Got a heavy heart and a bad mood. The black hole is near to bug
me. I know it is but I do nothing to ward it off, to fight it. Life
sometimes needs a bit of black to see the beauty of the white at the end of that
tunnel. So many things clutter my head but no cohesive thought come
by….I wanted badly to gush out so many things driving back home from work, but
now my mind is a blank. Have these half formed thoughts that I know I want
to share but I can’t express them into anything. When I try, they
disappear like rays of sun hiding behind the clouds.

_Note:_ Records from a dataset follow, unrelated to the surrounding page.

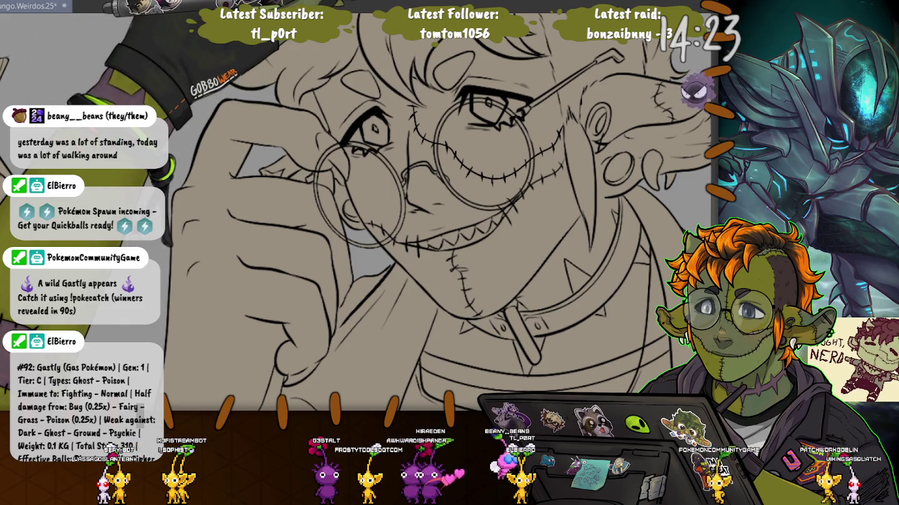
Lower and slightly rotate the view of the glasses character's face.
{"action": "left_click_drag", "start_coordinate": [450, 125], "coordinate": [442, 293]}
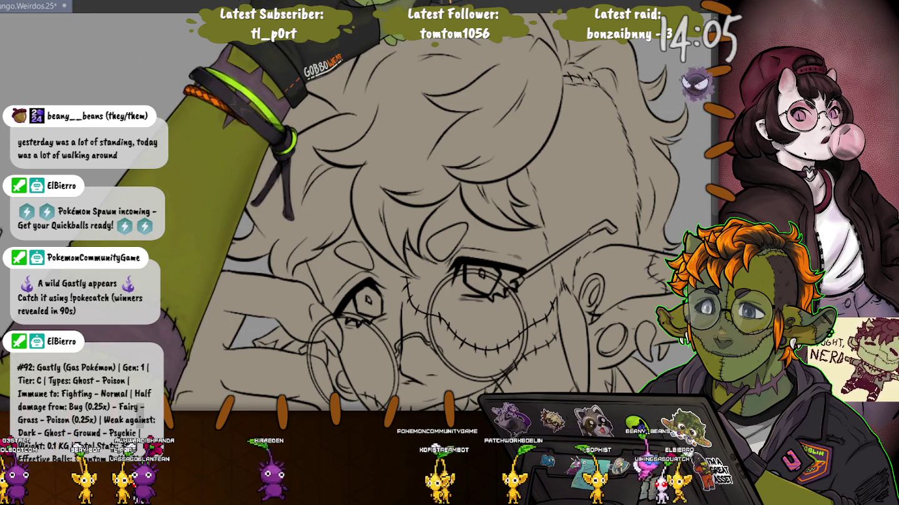
{"action": "scroll", "coordinate": [436, 218], "scroll_direction": "down", "scroll_amount": 3}
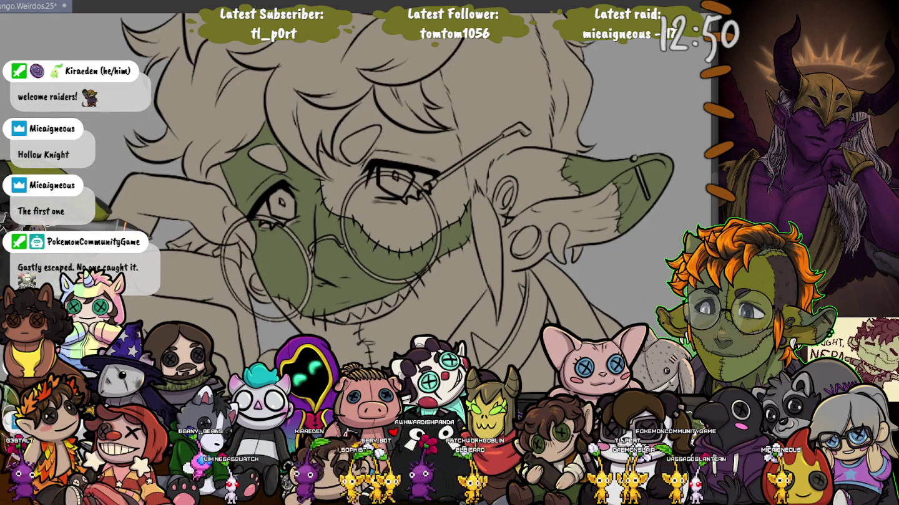
{"action": "scroll", "coordinate": [387, 199], "scroll_direction": "down", "scroll_amount": 3}
{"action": "scroll", "coordinate": [387, 199], "scroll_direction": "down", "scroll_amount": 2}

Sounds quite depressing…..I haven’t written something inspiring for a
bit, my moodiness is taking over. I had no possibility of travelling this
year, no time on my own (apart for a day yoga retreat which wasn’t really alone
anyway) and its Summer so my energy levels are down!

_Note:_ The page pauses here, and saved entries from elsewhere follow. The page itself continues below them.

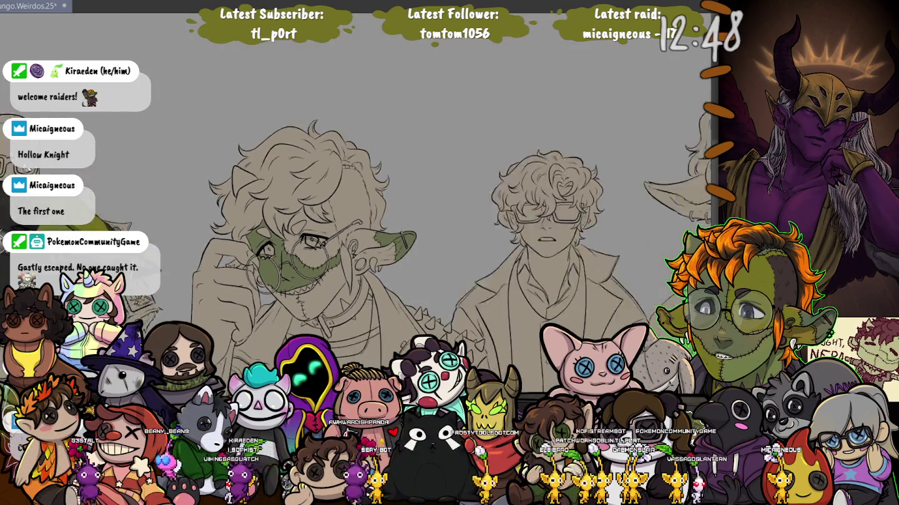
{"action": "scroll", "coordinate": [349, 188], "scroll_direction": "down", "scroll_amount": 2}
{"action": "scroll", "coordinate": [350, 188], "scroll_direction": "down", "scroll_amount": 2}
{"action": "scroll", "coordinate": [350, 188], "scroll_direction": "down", "scroll_amount": 2}
{"action": "scroll", "coordinate": [349, 187], "scroll_direction": "up", "scroll_amount": 2}
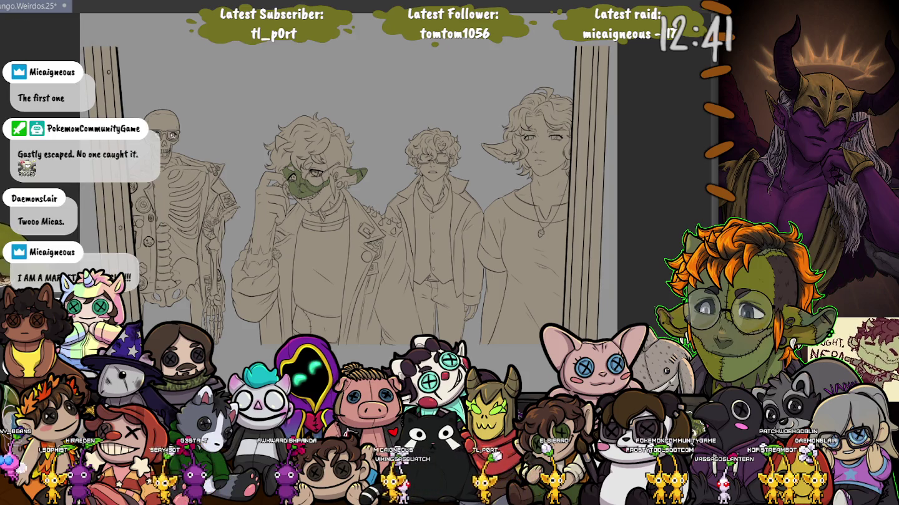
{"action": "scroll", "coordinate": [276, 176], "scroll_direction": "up", "scroll_amount": 5}
{"action": "scroll", "coordinate": [277, 125], "scroll_direction": "up", "scroll_amount": 5}
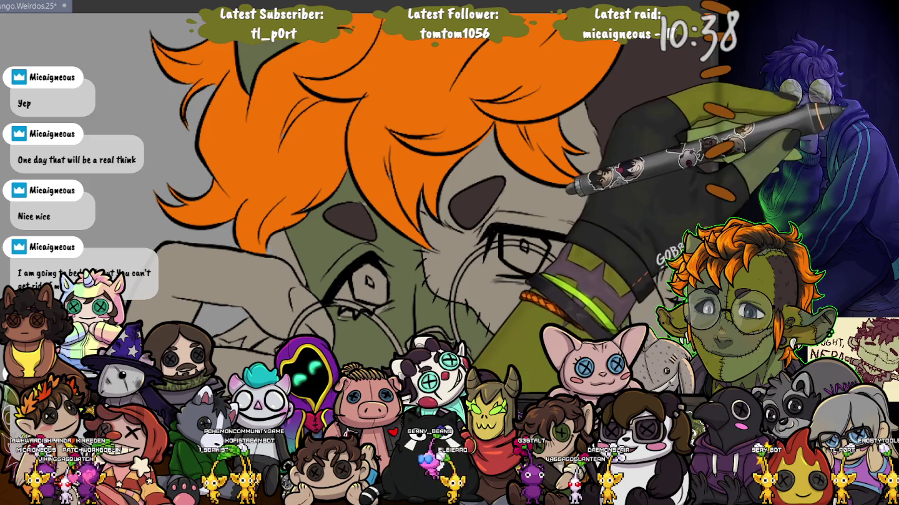
Select an area around the glasses character's face.
{"action": "left_click_drag", "start_coordinate": [283, 281], "coordinate": [232, 219]}
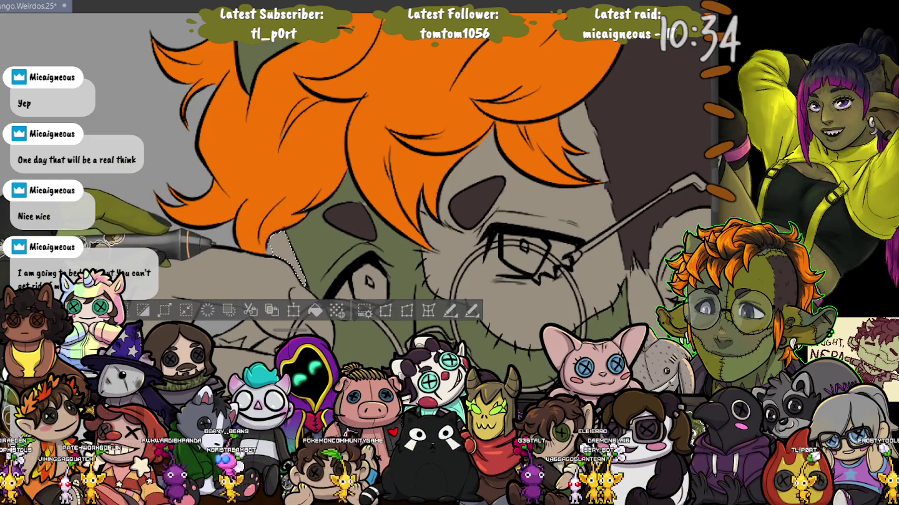
Deselect and adjust the view onto the back of the glasses character's head.
{"action": "key", "text": "ctrl+d"}
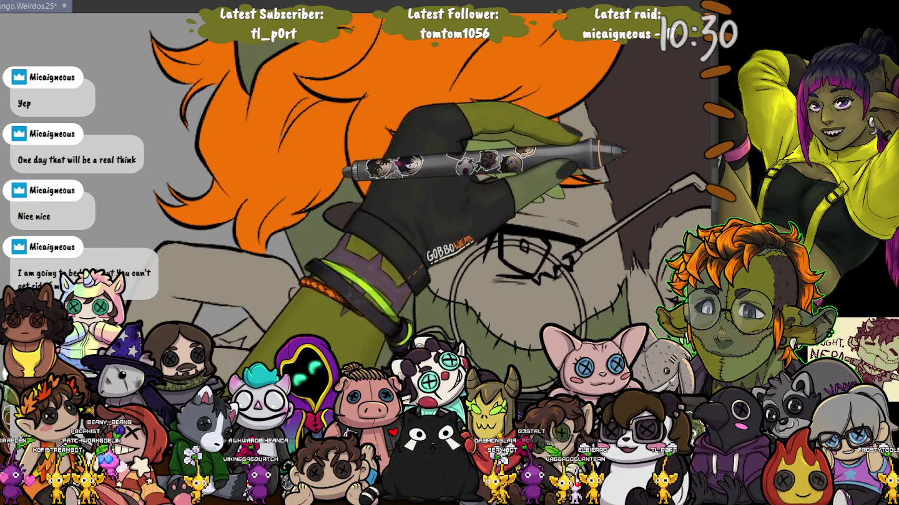
{"action": "scroll", "coordinate": [359, 203], "scroll_direction": "up", "scroll_amount": 5}
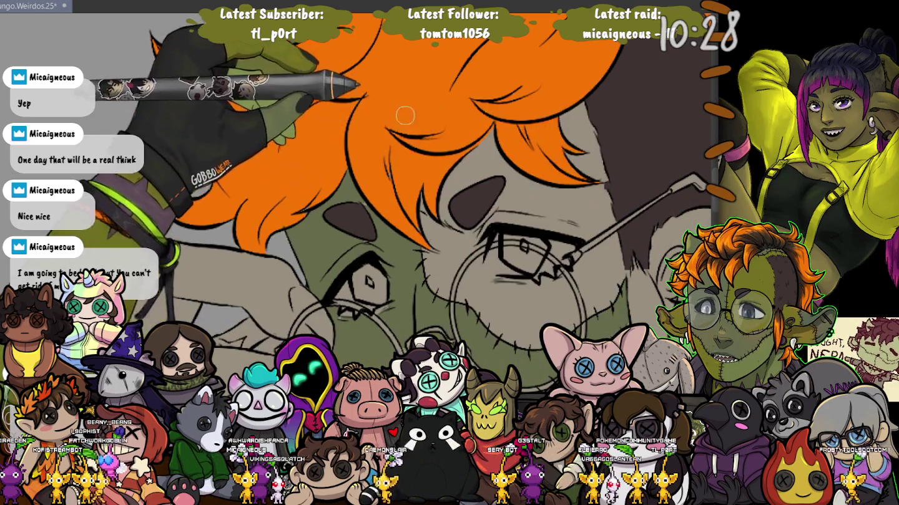
{"action": "scroll", "coordinate": [387, 215], "scroll_direction": "up", "scroll_amount": 2}
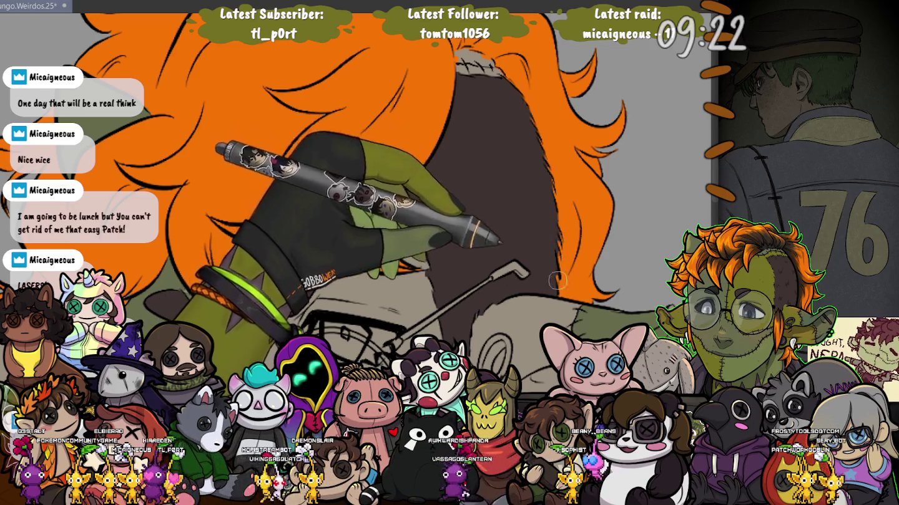
{"action": "scroll", "coordinate": [558, 274], "scroll_direction": "up", "scroll_amount": 5}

Summer should be fun with a lot of things to go to and do….beach, feasts,
festivals, concerts, bbqs… but Summer was never my friend 🙂 I prefer Winter,
with its cold yet sunny weather. Walks in the country, a picnic, hot
chocolate in a cafe, dvd nights with friends…..friends oh yes one of the
things cluttering my mind -sigh-have I changed so much since my pup was born? or is it that finally the real me is truly coming to the surface and find certain things tedious, annoying? I wonder…maybe tomorrow I will remember what I was meant to really write and have something more cheerful or at least less jumbled to post.